The posting states that the Farmers Home Administration (FmHA) was
established in 1935 to aid Depression-stricken families. Actually, FmHA was
established in 1946, but more important than the precise date is that the
FmHA most decidedly was not a Depression-era agency in spirit either.
The reason for the mistake is that FmHA was the successor -- sort of -- to a
true Depression-era agency, the Farm Security Administration (FSA, but no
connection with the current agency with those initials). FSA was established
in 1937, when the Resettlement Administration, an independent agency founded
in 1935, became part of USDA. FSA was red-baited to death during World War II
by reactionary elements in Congress, the American Farm Bureau Federation, and
others. After the war, the newly established FmHA took over just the credit
function of FSA.
"Red-baited, you say? A USDA agency -- red-baited?" Yup. Besides providing
credit to low-income and marginal farmers, FSA instituted many innovative
programs, intended mainly to help sharecroppers, tenants, farm laborers, and
submarginal farmers. Most controversial were their cooperative farms -- not a
popular notion in the 1930s, smelling dangerously of Bolshevism. Also not
popular, at least not in the Jim Crow South, was their defense of tenants and
sharecroppers, including blacks, against abuses by landowners. FSA also
founded several "Greenbelt" communities, including Greenbelt, Maryland, most
famous today (at least among SANETers) as the home of the Henry A. Wallace
Institute for Alternative Agriculture, publisher (as you know, or should
know) of the American Journal of Alternative Agriculture. FSA also
established excellent camps for Dust Bowl refugees, one of which was
sympathetically (and realistically) depicted in The Grapes of Wrath.

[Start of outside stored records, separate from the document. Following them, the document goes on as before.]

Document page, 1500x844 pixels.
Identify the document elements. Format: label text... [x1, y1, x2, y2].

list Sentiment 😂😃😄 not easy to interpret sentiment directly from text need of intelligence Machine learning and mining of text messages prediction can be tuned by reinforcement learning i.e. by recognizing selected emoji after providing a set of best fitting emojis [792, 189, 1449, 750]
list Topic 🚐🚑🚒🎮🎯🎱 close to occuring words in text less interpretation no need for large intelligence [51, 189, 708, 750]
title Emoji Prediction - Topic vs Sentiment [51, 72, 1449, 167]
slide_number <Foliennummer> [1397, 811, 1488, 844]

Unfortunately, most of its activities were short-lived. It did, however,
bequeath us a national treasure of inestimable value: the greatest
documentary photography project of all time, in the form of some 80,000
pictures showing every aspect of American life during the Depression,
especially migrant workers, sharecroppers, Dust Bowl refugees, and others at
the bottom of the "agricultural ladder." Even if the name "Farm Security
Administration" is unfamiliar to you, you no doubt have seen some of these
pictures, if only the justly famous "Migrant Mother," by Dorothea Lange.
Other important photographers in the group included Walker Evans, Ben Shahn,
Russell Lee, and several more. The collection is alive and well, I am happy
to say, and accessible to the public in the reading room of the Prints and
Photographs Division of the Library of Congress.
In summary, the difference between FSA and FmHA is a lot more than 9 years
and a couple of letters. If FmHA were the true successor to FSA, its
shortcomings as the farmer's "lender of last resort," as described in the
Farm Aid posting, might never have arisen.